REQUIRED WORK :: Search the data for "devices". Return each matching line.

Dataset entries
════

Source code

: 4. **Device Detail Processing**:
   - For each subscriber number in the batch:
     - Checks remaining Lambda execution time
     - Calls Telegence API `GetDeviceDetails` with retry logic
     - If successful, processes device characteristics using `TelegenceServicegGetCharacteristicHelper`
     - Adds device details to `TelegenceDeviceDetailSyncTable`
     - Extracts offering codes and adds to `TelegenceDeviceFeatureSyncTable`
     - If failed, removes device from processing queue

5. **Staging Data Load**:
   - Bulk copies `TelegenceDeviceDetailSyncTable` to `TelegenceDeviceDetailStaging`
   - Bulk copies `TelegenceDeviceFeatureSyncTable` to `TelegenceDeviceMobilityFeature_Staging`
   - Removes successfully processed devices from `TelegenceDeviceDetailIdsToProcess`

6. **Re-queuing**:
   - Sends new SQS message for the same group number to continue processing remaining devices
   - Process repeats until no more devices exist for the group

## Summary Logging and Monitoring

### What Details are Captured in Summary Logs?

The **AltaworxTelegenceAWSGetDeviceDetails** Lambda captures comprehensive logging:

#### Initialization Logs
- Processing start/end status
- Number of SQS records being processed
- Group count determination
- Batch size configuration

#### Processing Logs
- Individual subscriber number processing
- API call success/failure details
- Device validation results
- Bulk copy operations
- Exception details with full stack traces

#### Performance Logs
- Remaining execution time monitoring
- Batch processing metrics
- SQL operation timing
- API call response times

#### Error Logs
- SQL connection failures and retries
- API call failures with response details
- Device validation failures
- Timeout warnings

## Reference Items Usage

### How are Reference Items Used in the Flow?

════

EXERCISE RESPONSE ::
   - Removes successfully processed devices from `TelegenceDeviceDetailIdsToProcess`
   - Sends new SQS message for the same group number to continue processing remaining devices
   - Process repeats until no more devices exist for the group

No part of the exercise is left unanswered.